Autre exemple cité par un autre orateur: l’émerveillement que peuvent susciter les célèbres robots de Boston Dynamics, capables de courir, sauter, franchir des obstacles… “Soit mais que l’on vienne à baisser les lumières dans la pièce où ils évoluent et ils sont perdus. Il ne faut pas perdre de vue qu’ils ont appris [lisez: que les algorithmes qui les animent ont été entraînés] pour des conditions de luminosité spécifique…” L’adaptabilité spontanée de l’IA n’est pas encore de ce monde…
Autre travers – et défaut – de l’IA: ses dérapages, ses “mauvais comportements”. Notamment “parce que l’IA ne s’adapte pas à un monde qui change sans arrêt”, déclare Mieke De Ketelaere.
Un exemple très éloquent et foncièrement effrayant (en tout cas interpelant) en est donné par le court-métrage “La meilleure option” du Belge Serge Goriely, ingénieur en gestion, docteur en philosophie et lettres et spécialiste des arts du spectacle. Un court-métrage qui a été projeté lors de cet atelier du Parlement européen.
Une candidate à un emploi se voit proposer une implantation d’un dispositif qui lui permettra, en théorie, d’accroître ses capacités et compétences pour les tâches qui lui seront confiées. Le dispositif implanté, en lui dictant les comportements à adopter (sur base d’une IA compagnon de tous les instants, modifie évidemment ses comportements, sa personnalité. Jusqu’à ce que son “vrai” compagnon, celui en chair et en os qui partage sa vie, ne la reconnaisse et ne la comprenne plus. Jusqu’au clash. Une confrontation où une incompréhension totale surgit entre le petit ami et la jeune femme “augmentée” par ses conseils IA implantés. L’IA lui “conseille” de frapper avant qu’elle ne soit – soi disant – agressée par son ami. La jeune femme, à divers moments, veut se libérer de cette emprise de l’IA, en extrayant de force ses implants IA mais la résistance de l’IA pose, là aussi, un sérieux cas de “conscience”.
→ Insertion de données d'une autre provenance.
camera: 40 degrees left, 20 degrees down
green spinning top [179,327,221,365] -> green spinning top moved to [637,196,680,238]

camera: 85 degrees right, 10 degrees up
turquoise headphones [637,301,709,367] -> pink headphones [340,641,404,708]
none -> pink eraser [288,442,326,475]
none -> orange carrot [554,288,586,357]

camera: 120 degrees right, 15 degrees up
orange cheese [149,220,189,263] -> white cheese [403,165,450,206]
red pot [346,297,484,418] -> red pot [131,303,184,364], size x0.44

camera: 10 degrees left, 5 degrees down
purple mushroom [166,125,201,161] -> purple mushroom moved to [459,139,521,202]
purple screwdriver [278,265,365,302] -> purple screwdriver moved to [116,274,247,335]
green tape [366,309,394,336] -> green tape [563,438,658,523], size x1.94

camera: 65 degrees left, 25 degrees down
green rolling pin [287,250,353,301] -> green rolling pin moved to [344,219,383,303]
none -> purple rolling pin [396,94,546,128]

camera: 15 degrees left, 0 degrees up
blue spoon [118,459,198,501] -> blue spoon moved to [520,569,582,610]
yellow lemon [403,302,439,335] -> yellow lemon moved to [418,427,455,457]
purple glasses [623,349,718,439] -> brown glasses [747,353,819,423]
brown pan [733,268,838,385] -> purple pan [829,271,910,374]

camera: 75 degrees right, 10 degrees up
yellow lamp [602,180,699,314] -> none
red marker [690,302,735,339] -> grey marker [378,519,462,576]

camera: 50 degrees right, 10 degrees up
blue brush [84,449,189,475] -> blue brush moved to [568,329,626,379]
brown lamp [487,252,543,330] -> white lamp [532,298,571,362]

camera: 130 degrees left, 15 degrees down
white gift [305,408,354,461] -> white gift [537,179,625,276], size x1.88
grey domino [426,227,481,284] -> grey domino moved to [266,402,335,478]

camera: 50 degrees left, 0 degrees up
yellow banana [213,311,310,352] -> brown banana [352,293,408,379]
Selon le scénario de ce court-métrage, l’IA “dysfonctionne”, tombe dans les “misbehavings”, interprétant mal la situation relationnelle entre les deux humains et, pire, pousse la jeune femme implantée au “misbehaving” puisqu’elle devient agresseur d’une personne qui n’avait aucune réelle intention de nuire…
Creepy…
Comment redresser l’image
Comment faire en sorte que l’IA se bâtisse selon des principes qui soient en accord avec nos valeurs et nos attentes?
Comment, par ailleurs, faire en sorte que la perception qu’en ait “Monsieur/Madame Tout le Monde” soit correcte et “éclairée”?
Plusieurs propositions ont été mises sur la table. Il y a cette nécessité qu’évoquait Mieke De Ketelaere d’une multidisciplinarité pour la conception et l’encadrèrent de l’IA. Plusieurs autres intervenants ajoutaient leurs voix à ce message. Il faut en effet, selon eux, faire dialoguer, se parler et co-construire le monde de la science, de la technologie, du légal, des sciences sociales, de l’éthique, des arts…
Plusieurs artistes, dans diverses disciplines, ont notamment pris la parole lors de cet atelier-débat au Parlement européen. Parmi leurs messages, la conviction que les artistes sont particulièrement bien placés, grâce au foisonnement de leur imagination et de leur perception du monde, pour expliquer plus clairement au grand public pourquoi et comment l’IA, en réalité, diffère de l’homo sapiens. Pour lutter, entre autres, contre les tendances à l’anthropomorphisme qui brouille les perceptions.